Poets are fickle creatures. We fall in love over and over again.We can never remain faithful to only one poet. I began to understand this the day I forsook Wordsworth in my college Spanish class. My poetic guide. My first love. How could I?
What was I doing in a Spanish class anyway? Hadn’t my father instructed me to take either French or German, the latter being his grandmother’s native tongue?
He would have found it silly, the way my infatuation began, with a 75 rpm record bought during my senior year in high school. The Music of Spain. I listened at night after lights out to “Granada” and “Malaguena.” The hair on the nape of my neck trembled. The dark outside my windows beckoned.
And so, on the first day of classes in a small woman’s college in Georgia, I sat down to learn Spanish from a short rotund woman who demanded we call her La Senora, although she had never married. I read the classics of Spanish literature, moving inexorably toward the 20th century where in the anthology’s last section, I found Romance Sonambula and, and in the burst of a verde viento, the English Romantic poets became as dust to me. I fell in love with Federico Garcia Lorca. In Spanish. No matter how many translations of his work I’ve read over the years, the original Spanish has never lost its seductiveness, whether I read it silently or, better, aloud.
Verde que te quiero verde.
Verde viento. Verdes ramas.
El barco sobre la mar
y el caballo en la montaña.
Con la sombra en la cintura
ella sueña en su baranda,
verde carne, pelo verde,
con ojos de fría plata.
Verde que te quiero verde.
Not that I agreed with La Senora that everything sounded better in Spanish. Shakespeare? Wordsworth? Keats? No, I already knew that the language of poets is beautiful, no matter what it is. Hungarian, Romanian, Polish, French, English....Cherokee.
Garcia Lorca’s poetry spun me around, gave me a new way of experiencing language, my own language, which was now infused with the cante jondo of Andalusia.
Even now, years later, I recite those lines as a kind of mantra, Verde, que te quiero verde... and I still love the feel of them in my mouth. I love the deep song of them in my viscera. I have dreamed of trying to save Lorca in the olive grove, with only my child’s fingers pointed like guns at his assassins.
Verde, que te quiero verde.
Not even these lines can stop bullets. Hurricanes. Earthquakes. I know that.
But they live on in our daily lives, these words we love. They wait patiently for us.
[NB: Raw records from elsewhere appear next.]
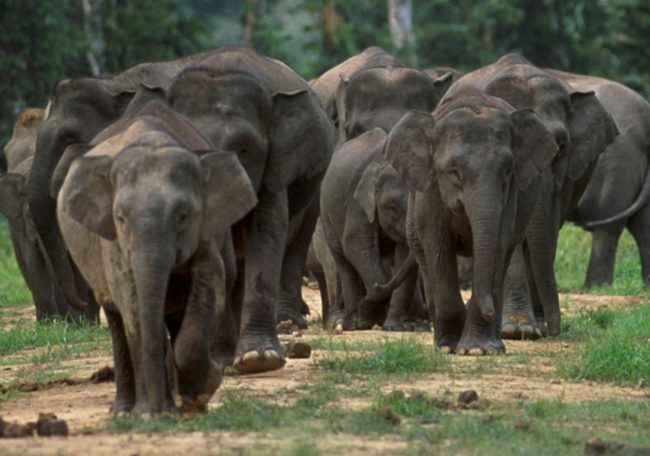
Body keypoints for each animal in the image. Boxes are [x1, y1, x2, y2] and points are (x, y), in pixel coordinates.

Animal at [56, 100, 258, 416]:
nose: (155, 412)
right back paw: (125, 411)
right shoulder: (112, 242)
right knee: (117, 318)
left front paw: (202, 391)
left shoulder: (205, 231)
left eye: (184, 215)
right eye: (120, 218)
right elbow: (132, 301)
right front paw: (151, 414)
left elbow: (210, 283)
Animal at [318, 128, 426, 332]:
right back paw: (352, 324)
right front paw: (365, 318)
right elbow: (355, 245)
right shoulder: (357, 203)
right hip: (326, 214)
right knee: (342, 260)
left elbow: (403, 254)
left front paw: (394, 327)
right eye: (392, 207)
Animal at [384, 88, 556, 352]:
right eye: (454, 172)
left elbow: (498, 245)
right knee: (423, 253)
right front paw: (449, 345)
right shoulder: (431, 190)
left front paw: (479, 349)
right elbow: (438, 244)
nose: (489, 312)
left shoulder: (511, 196)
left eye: (507, 171)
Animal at [438, 54, 616, 338]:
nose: (555, 329)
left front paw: (533, 328)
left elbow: (546, 229)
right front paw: (515, 329)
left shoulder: (566, 178)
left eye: (562, 147)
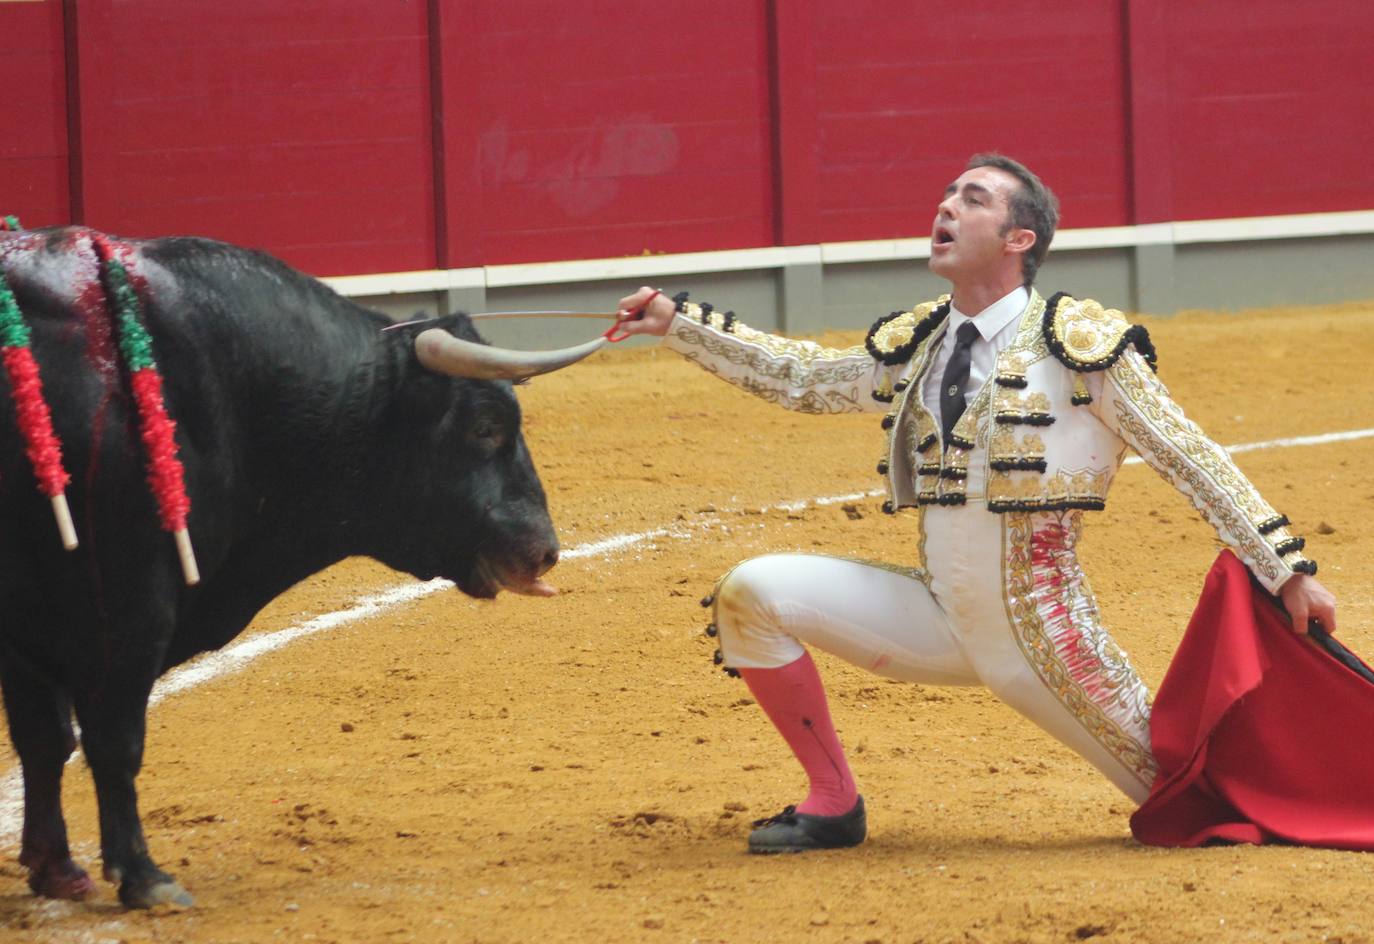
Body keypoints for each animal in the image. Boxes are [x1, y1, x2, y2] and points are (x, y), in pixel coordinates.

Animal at [1, 226, 590, 906]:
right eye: (486, 426)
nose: (545, 550)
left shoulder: (29, 629)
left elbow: (45, 740)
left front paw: (55, 868)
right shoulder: (127, 605)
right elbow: (113, 739)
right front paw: (144, 877)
I had to reach middle age before Garcia Lorca’s duende found its way into my own poems.
Long before I could read Lorca
I wanted to give myself over to green
as he had and be lost like a sleepwalker
in it. I wanted to hide in the honeysuckle
and never come home if it meant I must stay
by the telephone, waiting for someone
to call with the doctor’s pronouncement,
my mother then turning to us saying
over and over again in my memory, Gone.
Such a word I would never repeat
to the oaks that held sway round my favorite pasture,
or blackberry bushes I dreamed would stay
unscythed by road crews sent forth to claim
right of way. Verde, que te quiero verde,
I’d gladly have cried if I could,
but where are such beautiful words
when we need them? And what if that’s all
this poem means now I’m middle-aged: words
as a way to want green back again
and myself in the throes of it,
even though I’ve learned enough about Lorca
at last to be quite sure that no verde
anywhere spending its June on this earth
could have outstayed for one blessed
second what waits at the end
of the line, always some bloodless voice
trying hard to sound human across so much
distance, its words still escaping me.
(from The Store of Joys, NC Museum of Art)
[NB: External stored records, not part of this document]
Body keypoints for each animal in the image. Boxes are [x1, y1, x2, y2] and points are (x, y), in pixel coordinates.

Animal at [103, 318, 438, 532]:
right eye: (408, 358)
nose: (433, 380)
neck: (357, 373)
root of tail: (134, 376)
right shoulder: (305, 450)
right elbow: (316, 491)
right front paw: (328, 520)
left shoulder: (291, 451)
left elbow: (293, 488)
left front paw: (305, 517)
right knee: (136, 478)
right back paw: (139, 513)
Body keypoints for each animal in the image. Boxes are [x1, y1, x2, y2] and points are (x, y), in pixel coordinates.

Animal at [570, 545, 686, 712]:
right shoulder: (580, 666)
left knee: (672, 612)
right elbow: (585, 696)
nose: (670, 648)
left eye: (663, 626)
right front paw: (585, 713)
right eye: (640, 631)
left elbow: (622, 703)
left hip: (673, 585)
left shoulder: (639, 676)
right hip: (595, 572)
W.H. Auden said that art is a way of breaking bread with the dead. Each time a poet begins to write, or to read a poem, she takes the bread of those gone before and places it in her mouth. She does this over and over again. With one poet. Another, and yet another, living or dead. She loves the taste of the bread they share. So many poets. So many poems. By the end of her life she will contain, like Whitman, multitudes, and will never again try to answer the question, “What is your favorite poem?”